In the data below, which lines hold the word "hand"? Copy them.

[Named joint coordinates]
_ _ _ _

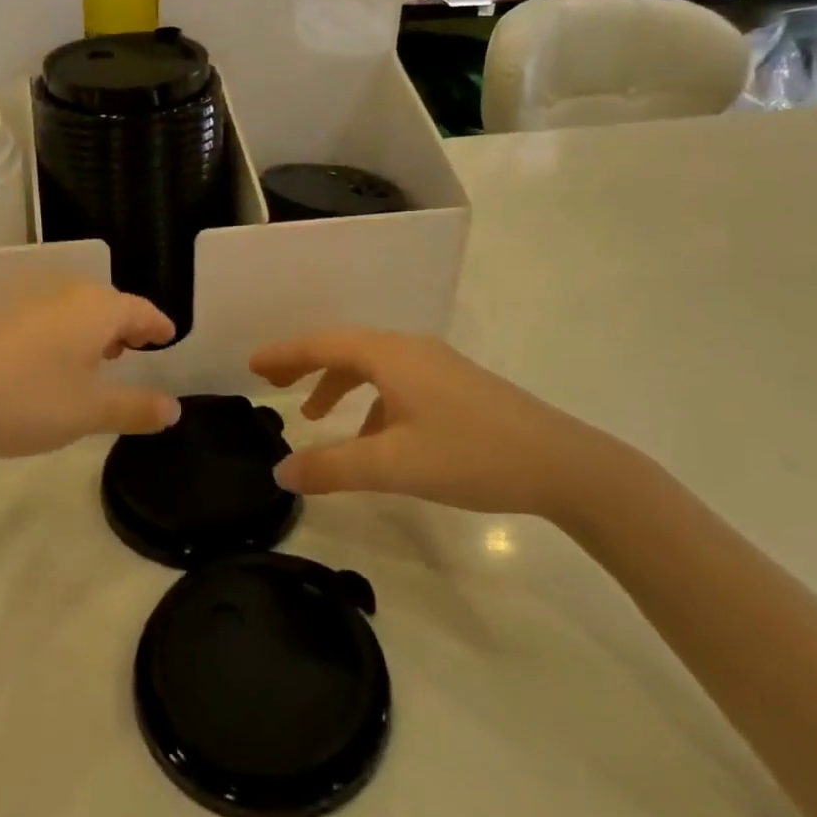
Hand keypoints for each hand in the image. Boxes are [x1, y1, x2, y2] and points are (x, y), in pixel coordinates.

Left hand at [0, 283, 179, 471]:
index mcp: (96, 310)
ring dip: (90, 332)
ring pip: (72, 311)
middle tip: (135, 351)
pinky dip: (59, 337)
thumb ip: (134, 408)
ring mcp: (25, 303)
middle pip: (107, 305)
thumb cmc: (26, 398)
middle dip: (125, 327)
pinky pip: (44, 320)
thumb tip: (174, 409)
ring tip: (95, 360)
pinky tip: (46, 366)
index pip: (141, 310)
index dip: (158, 326)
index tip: (169, 338)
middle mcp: (64, 296)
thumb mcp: (88, 412)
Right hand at [248, 328, 634, 520]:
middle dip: (306, 365)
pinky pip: (396, 383)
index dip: (285, 354)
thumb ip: (332, 469)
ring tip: (314, 416)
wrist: (563, 464)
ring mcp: (437, 366)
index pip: (323, 344)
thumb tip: (280, 472)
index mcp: (391, 355)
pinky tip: (371, 438)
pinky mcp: (455, 387)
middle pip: (345, 348)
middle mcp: (411, 350)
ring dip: (338, 385)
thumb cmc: (472, 455)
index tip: (252, 366)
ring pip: (372, 366)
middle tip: (272, 385)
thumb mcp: (393, 465)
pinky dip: (370, 402)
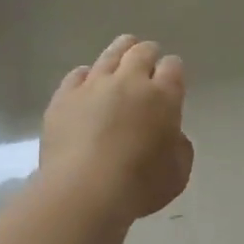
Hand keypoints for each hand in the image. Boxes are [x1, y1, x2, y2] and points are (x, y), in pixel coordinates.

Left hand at [40, 35, 194, 222]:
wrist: (85, 192)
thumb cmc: (140, 186)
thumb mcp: (178, 172)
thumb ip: (179, 146)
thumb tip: (170, 134)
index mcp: (163, 97)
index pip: (173, 67)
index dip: (173, 70)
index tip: (171, 77)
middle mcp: (129, 81)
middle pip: (141, 52)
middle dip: (148, 53)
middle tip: (148, 58)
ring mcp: (93, 86)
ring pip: (109, 55)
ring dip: (120, 52)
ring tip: (122, 53)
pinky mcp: (64, 98)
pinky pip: (78, 74)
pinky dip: (87, 75)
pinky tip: (87, 82)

_ _ _ _

● **Reply to the task**
Hand keypoints for each hand in the image. Boxes are [x1, y1, x2, y2] and points are (x, y), in pixel coordinates.
Left hand at [0, 283, 179, 471]:
Right hand at [248, 328, 634, 520]:
Hand keypoints for each hand in the image. Boxes are [x1, y1, x2, y2] and points are (x, y), in pixel coordinates.
Left hand at [40, 35, 194, 222]:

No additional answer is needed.